▶ EXTRACT PROVIDED:

# Introduction to Pyspark Tutorial

Authors: Yusen He & Martin Pollack

## Setting up Pyspark

First we have to install the Pyspark package to our environment before we can even import.

To do so we actually have to step outside of Python for a second. Instead we have to write a terminal comand to install a Python package. If you're not familiar with a computer's terminal, it is basically a place where you can talk directly to your computer.

To exit Python and communicate with the terminal in a Jupyter notebook, type a `!` as the first character of the code cell. Then we run the `pip install pyspark` command in the terminal to install the PySpark package.

In [106]:
!pip install pyspark



Now we can import objects and functions from the PySpark package as we normally do.

We can then start using the package by creating a Spark session. This means we are substantiating a Spark Driver that communicates with us humans, doing so through a SparkContext. 

Note that for this example the Spark cluster we are connecting to will only include one node, the computer you are using. But normally our cluster would have lots of nodes.

In [107]:
from pyspark.sql import SparkSession

SparkConnection = SparkSession.builder.appName('Dataframe').getOrCreate()
SparkConnection

Next we read in/load our data into our Spark cluster.

To do so, we take our `SparkConnection` and use its `read` method. We specify some options to make sure everything goes smoothly and then give a `csv` file path.

An important thing in Spark is the "schema" of the data. This just means the data types of the various columns. By telling Spark to `inferSchema`, we just let it makes its best guess on what the data types of our columns are.

We can see that it does a pretty good job of doing so. `Name` was read as a string, and the others as an integer.

In [108]:
df_pyspark = SparkConnection.read.option('header','true').csv('salary.csv',inferSchema=True)
df_pyspark.printSchema()

root
 |-- Name: string (nullable = true)
 |-- age: integer (nullable = true)
 |-- Experience: integer (nullable = true)
 |-- Salary: integer (nullable = true)



A connection to our data stored in our cluster is stored in `df_pyspark`.

To actually see the data, we can use the `show()` method.

In [109]:
df_pyspark.show()

+---------+---+----------+------+
|     Name|age|Experience|Salary|
+---------+---+----------+------+
|    Krish| 31|        10| 30000|
|Sudhanshu| 30|         8| 25000|
|    Sunny| 29|         4| 20000|
|     Paul| 24|         3| 20000|
|   Harsha| 21|         1| 15000|
|  Shubham| 23|         2| 18000|
+---------+---+----------+------+



## Manipulating Data in Pyspark

Getting rid of an unneeded column is easy. Just use the `drop()` method.

But notice that the column is not permanently dropped. If we want to have data without the `Name` column, we would have to assign our line of code to a new name.

In [111]:
#Drop the name column
df_pyspark.drop('Name').show()

df_pyspark.show()

+----+----------+------+
| age|Experience|Salary|
+----+----------+------+
|  31|        10| 30000|
|  30|         8| 25000|
|  29|         4| 20000|
|  24|         3| 20000|
|  21|         1| 15000|
|  23|         2| 18000|
|null|      null| 40000|
|  34|        10| 38000|
|  36|      null|  null|
+----+----------+------+



Instead we can also specify the columns we want to keep. The `select()` method allows us to do this. Sounds a lot like SQL, doesn't it?

▶ WORK TO COMPLETE: Resume the PySpark tutorial from its last sentence, the one about the `select()` method.

▶ EXERCISE DATA:
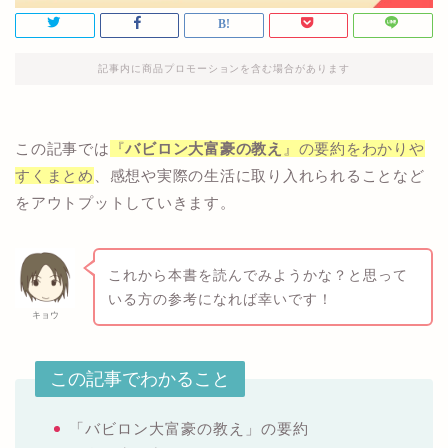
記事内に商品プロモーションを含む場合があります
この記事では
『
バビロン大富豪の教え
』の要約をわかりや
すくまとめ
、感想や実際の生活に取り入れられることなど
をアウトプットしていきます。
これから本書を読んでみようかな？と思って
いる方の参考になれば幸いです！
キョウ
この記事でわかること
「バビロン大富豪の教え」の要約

...

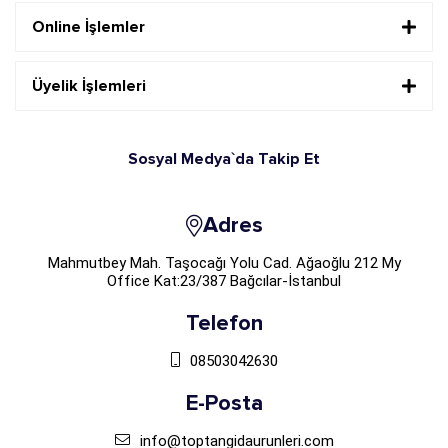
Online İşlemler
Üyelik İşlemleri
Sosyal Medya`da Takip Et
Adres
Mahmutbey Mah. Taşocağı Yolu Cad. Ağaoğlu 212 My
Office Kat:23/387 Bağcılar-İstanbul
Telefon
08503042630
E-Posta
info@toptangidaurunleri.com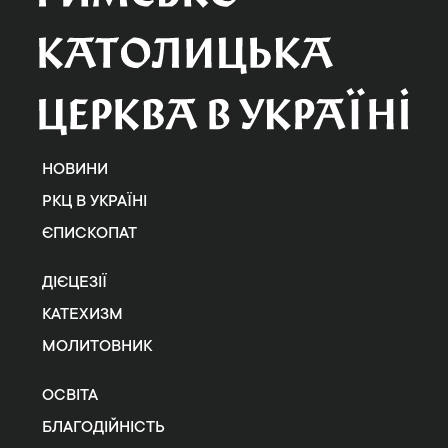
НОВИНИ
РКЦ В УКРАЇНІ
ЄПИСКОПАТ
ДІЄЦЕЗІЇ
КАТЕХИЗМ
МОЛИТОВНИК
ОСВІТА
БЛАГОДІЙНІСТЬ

---

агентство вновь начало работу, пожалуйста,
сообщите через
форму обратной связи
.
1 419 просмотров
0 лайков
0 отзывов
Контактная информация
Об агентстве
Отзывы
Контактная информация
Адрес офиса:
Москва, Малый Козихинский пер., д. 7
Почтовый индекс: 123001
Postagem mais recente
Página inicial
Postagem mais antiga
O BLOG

▶ REPLY:
In [None]:
df_pyspark.select(["age", "Salary"])

Selecting certain rows is just as easy with the `filter()` method. 

Just write out your conditional in a string, or surrounded by quotation marks.

In [None]:
df_pyspark.filter("Salary<=20000").show()

+-------+---+----------+------+
|   Name|age|Experience|Salary|
+-------+---+----------+------+
|  Sunny| 29|         4| 20000|
|   Paul| 24|         3| 20000|
| Harsha| 21|         1| 15000|
|Shubham| 23|         2| 18000|
+-------+---+----------+------+



Instead of writing our conditional in a string, we can also use a "boolean column", or a column of trues and falses.

Multiple conditions can also be chained together using "and" logic with the `&` symbol, exactly as we did in pandas.

In [None]:
df_pyspark.filter((df_pyspark['Salary']<=20000) & (df_pyspark['Salary']>=18000)).show()

+-------+---+----------+------+
|   Name|age|Experience|Salary|
+-------+---+----------+------+
|  Sunny| 29|         4| 20000|
|   Paul| 24|         3| 20000|
|Shubham| 23|         2| 18000|
+-------+---+----------+------+



We can also chain multiple of these commands together.

For example, below we filter and then select certain columns.

In [None]:
df_pyspark.filter("Salary<=20000").select(['Name','age']).show()

+-------+---+
|   Name|age|
+-------+---+
|  Sunny| 29|
|   Paul| 24|
| Harsha| 21|
|Shubham| 23|
+-------+---+



Sometimes we want to drop all rows with missing values. This is done with `.na.drop()`

In [112]:
df_pyspark.na.drop().show()

+---------+---+----------+------+
|     Name|age|Experience|Salary|
+---------+---+----------+------+
|    Krish| 31|        10| 30000|
|Sudhanshu| 30|         8| 25000|
|    Sunny| 29|         4| 20000|
|     Paul| 24|         3| 20000|
|   Harsha| 21|         1| 15000|
|  Shubham| 23|         2| 18000|
+---------+---+----------+------+



Or maybe missing values are just code for a 0 or another value in our dataset.

To subsitute a specific value for missing values use `na.fill()`, specifying first the value you want to put in, and then the columns where you want to make this substitution.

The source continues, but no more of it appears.